«En attendant Bojangles»: sur un air de Nina Simone

« Quand la réalité est banale et triste, inventez-moi une belle histoire. » Voilà ce qui réunit un jour Camille et Georges, et qui guide leur vie de plaisirs et l’éducation de leur fils, Gary. Fêtes, danse et mensonge mettent leurs existences au diapason de la fantaisie de Camille, dont le besoin d’euphorie frise la folie. Toujours plus. Puis, un jour, Camille va trop loin.

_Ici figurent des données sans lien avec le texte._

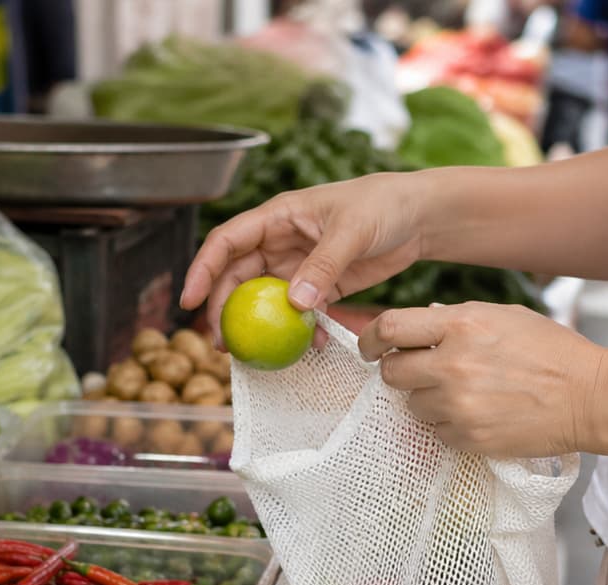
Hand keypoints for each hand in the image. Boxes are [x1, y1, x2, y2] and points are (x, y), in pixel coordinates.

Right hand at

Transposer à l’écran un succès littéraire n’est pas une mince affaire. Le réalisateur du salué Populaire, Régis Roinsard, s’attaque ici au roman d’Olivier Bourdeaut En attendant Bojangles (Gallimard, 2016), dont il propose une adaptation juste assez libre pour laisser place à ses lubies et envies. Et Roinsard met le paquet dès la séquence d’ouverture, lancée par un plan long très maîtrisé, tout en fougue et en charme. Les mouvements de caméra fluides tirent le spectateur par le bout du nez, et ce dernier se laisse faire avec plaisir. Le réalisateur, qui, pour satisfaire son goût prononcé pour les années 1950-1960, campe le film à cette époque, égraine en prime des clins d’oeil à des factures typiques de l’âge d’or hollywoodien. De quoi cajoler le spectateur nostalgique d’Ingrid Bergman.
Un régal de répliques
C’est dans cette folie douce que le réalisateur nous fait faire la connaissance du couple plein d’esbroufe formé par Romain Duris et Virginie Efira. On se délecte de leur joute mythomane tandis qu’ils dansent un tango devant la mer, et de leur entrain irraisonné. Cela, on le doit au scénariste Romain Compingt, déjà à la tâche pour Populaire, qui montre une fois encore son talent. Chaque réplique, ou presque, est un régal. D’ailleurs, les punchlines, à mi-chemin entre le second degré façon OSS117 et la philosophie absurde, foisonnent. Il nous aura fallu attendre Bojangles pour découvrir qu’il y a deux catégories de personnes à éviter absolument : les végétariens et les cyclistes professionnels. « Les premiers parce qu’un homme qui refuse de manger une entrecôte a certainement dû être cannibale dans une autre vie. Les seconds parce qu’un homme chapeauté d’un suppositoire qui moule grossièrement ses bourses dans un collant fluo pour gravir une côte est forcément quelqu’un de dangereux. »
Le jeu de la danse
Pour un drame, il ne manque pas d’humour, ce Bojangles. Ni de panache, notamment à travers les nombreuses scènes dansées. Sur une bande originale entraînante, Roinsard sublime les talents de danseur de Duris à chacun de ses pas. Seule fausse note : la chanson de Nina Simone Mr. Bojangles (à laquelle roman et film doivent leur titre) aurait pu occuper une plus grande place dans la trame sonore du film. Quand bien même, Duris nous hypnotise assez pour qu’on en fasse fi.
Outre sa prestation dansée, l’acteur déroule une palette de jeu remarquable. Celle-ci prend toute sa puissance dans le drame, que Duris restitue avec justesse et mesure. Efira, quant à elle, étincelle en mère fantasque qui perd progressivement le contact avec la réalité. Le tout jeune Solàn Machado-Graner fait presque de l’ombre aux deux stars grâce à son interprétation de Gary. On voudrait presque adopter ce bambin qui parle comme un adulte tant il est attachant. D’ailleurs, les scènes filmées à hauteur d’enfant sont parmi les plus réussies.
Malgré ses belles qualités, le film est écorné par ses longueurs qui plombent le visionnage. L’intrigue prend du temps à se mettre en place. Et, comme si le réalisateur s’essoufflait de ces longueurs, sa mise en image a tendance à baisser en qualité au fil du film. Le panache du début s’estompe pour laisser place à une réalisation plus classique. Il n’en reste pas moins que ce long métrage nous propose une superbe histoire familiale et d’amour.